Stored entries
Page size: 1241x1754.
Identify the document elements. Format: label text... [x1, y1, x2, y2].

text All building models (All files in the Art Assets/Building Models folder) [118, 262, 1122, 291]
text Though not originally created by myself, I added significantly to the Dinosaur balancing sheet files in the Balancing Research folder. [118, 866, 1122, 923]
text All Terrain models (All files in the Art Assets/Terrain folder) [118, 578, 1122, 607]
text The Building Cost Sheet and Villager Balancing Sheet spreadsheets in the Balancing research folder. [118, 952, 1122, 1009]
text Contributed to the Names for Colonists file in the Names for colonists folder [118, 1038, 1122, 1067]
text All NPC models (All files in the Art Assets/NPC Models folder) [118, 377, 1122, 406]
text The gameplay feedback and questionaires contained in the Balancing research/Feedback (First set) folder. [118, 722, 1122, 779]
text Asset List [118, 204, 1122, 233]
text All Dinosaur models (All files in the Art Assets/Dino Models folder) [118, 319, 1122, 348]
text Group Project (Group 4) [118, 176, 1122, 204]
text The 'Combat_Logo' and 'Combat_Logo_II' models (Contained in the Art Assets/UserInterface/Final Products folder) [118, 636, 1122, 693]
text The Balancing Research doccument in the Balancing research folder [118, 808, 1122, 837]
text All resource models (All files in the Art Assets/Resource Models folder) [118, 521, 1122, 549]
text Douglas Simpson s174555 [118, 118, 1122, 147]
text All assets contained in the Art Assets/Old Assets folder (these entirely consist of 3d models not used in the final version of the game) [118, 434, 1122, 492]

▶ _PROBLEM REQUIREMENTS_: Reproduce the material word for word, from its first line through the line that contains "Identify the document", including both of those lines.

▶ _SOLUTION TO THIS PROBLEM_:
Page size: 1241x1754.
Identify the document elements. Format: label text... [x1, y1, x2, y2].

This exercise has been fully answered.